Chapter 8 has a discussion of dimensionality reduction techniques and the “Curse of dimensionality”. This “curse” is very well explained, again, through simple analogies of the statistics of single points in multi-dimensional space. Principal component analysis is well explained in this chapter.

Chapter 9 covers unsupervised learning techniques including the various types of data clustering techniques such as K-Means.

Chapter 10 is the start of part II of the book and the beginning of the neural networks and deep learning discussion. This part of the book focusses on artificial neural network applications with Keras (a popular and high level machine learning API in Python) and Tensorflow. This chapter has a great discussion on the origins of artificial neural networks and their connection to biological neural networks. Although, the author is careful to emphasise that perhaps the analogy is still used too often and the relationship is not nearly as closely linked as most people think. There is also a great explanation of how backpropagation is used to train an artificial neural network.

This chapter then explains how to build some simple Keras machine learning models and gives recommendations for best practice. This chapter really highlights the subtleties of how Keras in particular works and what to look out for when training your model.
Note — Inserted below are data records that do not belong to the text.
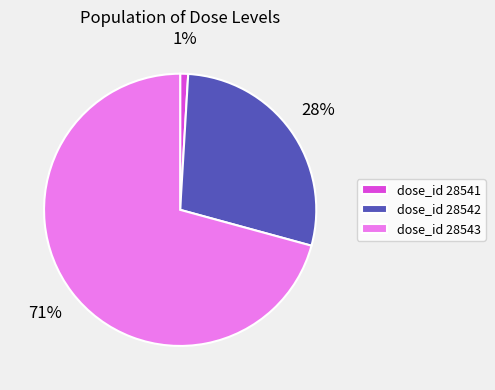

Is there any slice that represents more than half of the pie?

Yes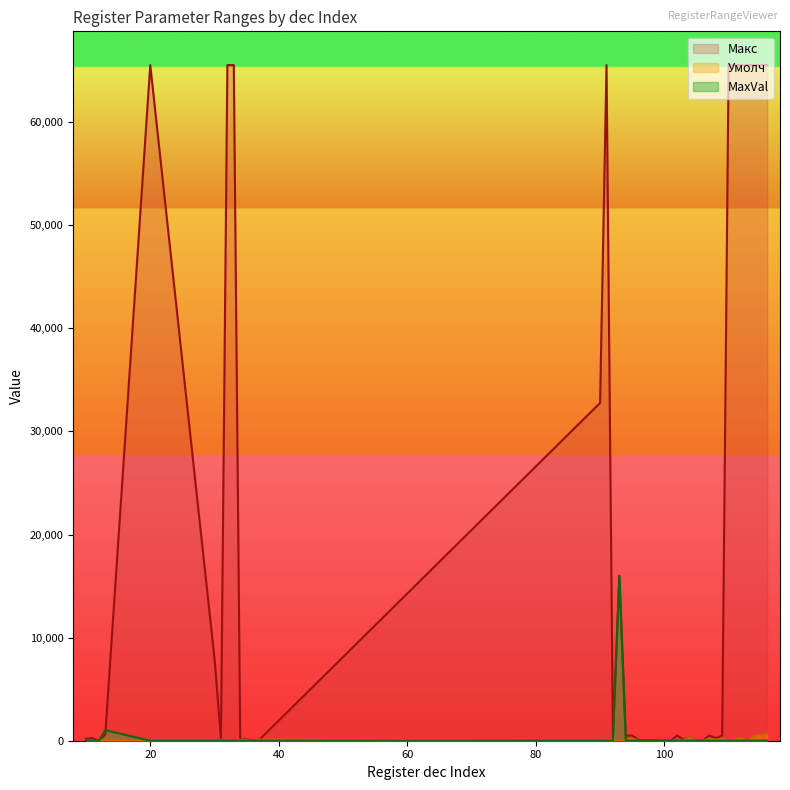

What is the lowest value of the Макс series?

3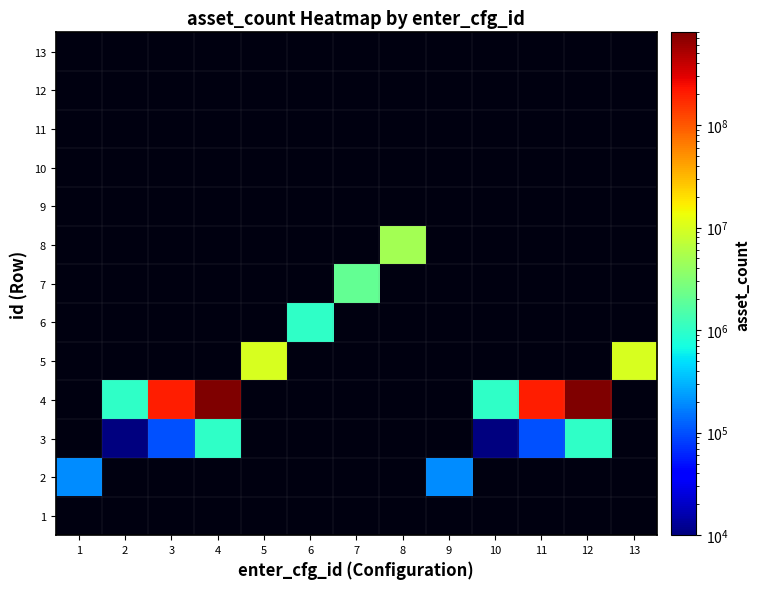

Which has a higher value, 13 or 12?

12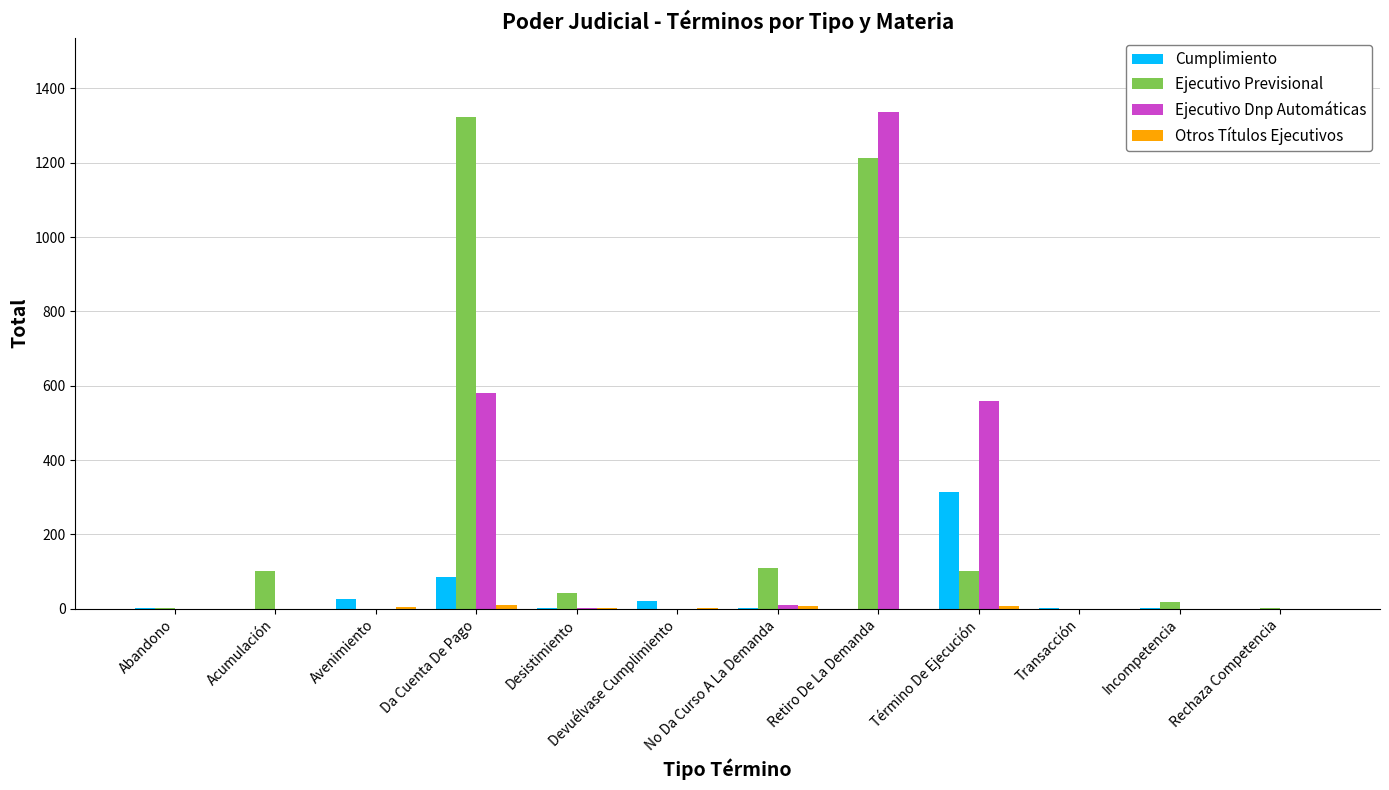

The Cumplimiento series shows 456 at Término De Ejecución. True or false?

False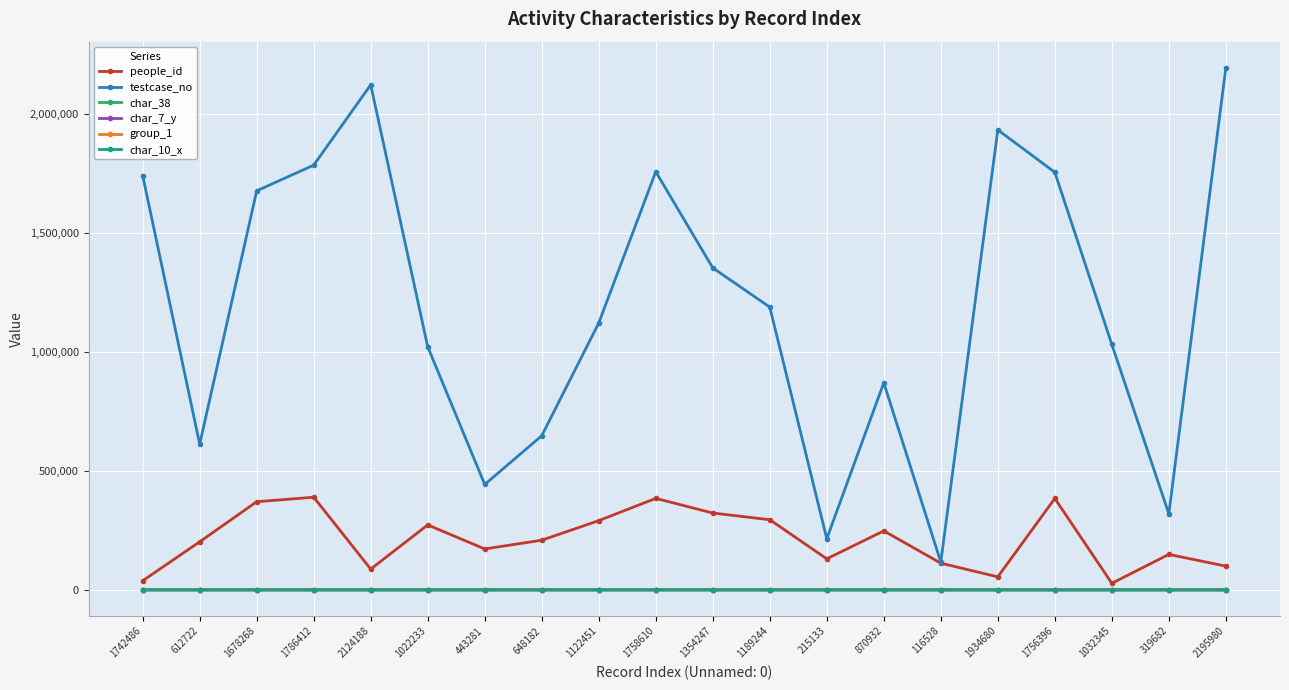

Is it true that people_id equals 112192 at 116528?

True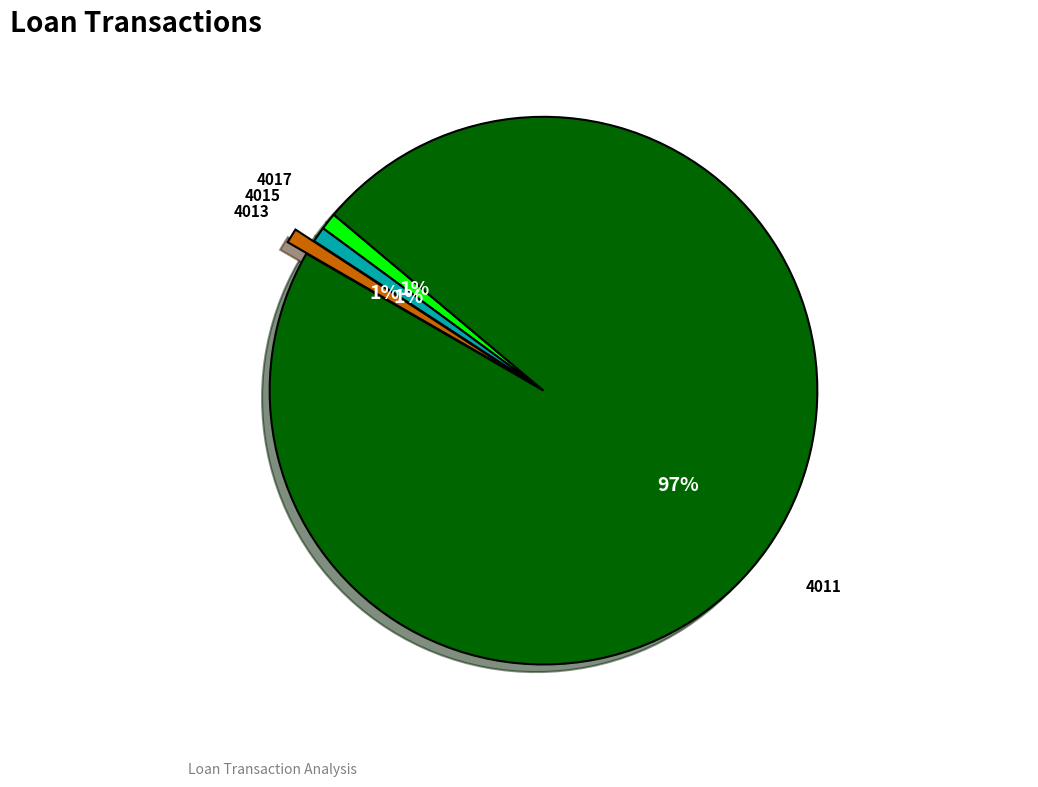

Count the number of slices in the pie.

4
Chapter 11 begins the section on deep learning applications. It starts by describing some of the common issues with deep learning models and how to approach them, such as: limited training data and reducing training time. There is a brief but intriguing discussion on the developments of optimising techniques in deep learning such as optimisers utilising second order partial derivatives which is an emerging field but currently computationally infeasible due to memory requirements. There was a really interesting section on “Monte Carlo dropout” techniques which can boost existing model performance without having to re-train them. This is a technique particularly relevant to applications which are “risk sensitive” such as radiation oncology where it is useful to know how confident the model is in its prediction.

Chapter 12 and 13 introduces TensorFlow for building custom models and some of the tools it has available for data pre-processing.
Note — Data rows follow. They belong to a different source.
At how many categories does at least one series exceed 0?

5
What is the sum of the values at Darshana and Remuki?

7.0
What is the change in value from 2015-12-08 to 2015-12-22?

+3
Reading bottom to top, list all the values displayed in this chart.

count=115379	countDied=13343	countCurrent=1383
Chapter 14 covers computer vision applications with convolutional neural networks. It summarises some of the best performing convolutional neural networks to date such as AlexNet, VGGNet and ResNet and how to use transfer learning to build on these models for other applications. It also has some recommendations for open source image labelling tools for machine learning applications.

Chapter 15 and 16 discuss recurrent neural networks and their applications in natural language processing. There is a full worked example using recurrent neural networks to write new Shakespearean text from his existing works. This chapter was a lot of fun to read and work through the examples.
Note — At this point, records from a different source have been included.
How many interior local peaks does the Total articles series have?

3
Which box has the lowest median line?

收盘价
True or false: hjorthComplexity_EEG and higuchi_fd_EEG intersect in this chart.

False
Chapter 17 focuses on auto encoders and generative adversarial networks (GANs). GANs have fascinated me ever since I first saw what they were capable of at the ACPSEM Machine Learning course in 2019. This chapter has some very nice worked examples on how to build your own GANs.

Chapter 18 focusses on reinforcement learning such as teaching a machine to play games.

Chapter 19 talks about deployment of your machine learning model, running machine learning models on embedded devices and how to speed up training and execution of your models with GPU acceleration.

With the addition of the resources provided in the GitHub repository, this book has everything you could want in a machine learning textbook. It provides an excellent starting point for someone who knows little or nothing about machine learning and wants to enter the field. It is also an excellent reference for someone who wants to build a specific application and needs a starting point to build on. This book’s strength is its vast exploration of all aspects of machine learning while explaining the nuisances of machine learning (particularly using python, Scikit-Learn and Keras) in practice. The advice given in each chapter will help you avoid some of the common pitfalls you might encounter on your own machine learning journey.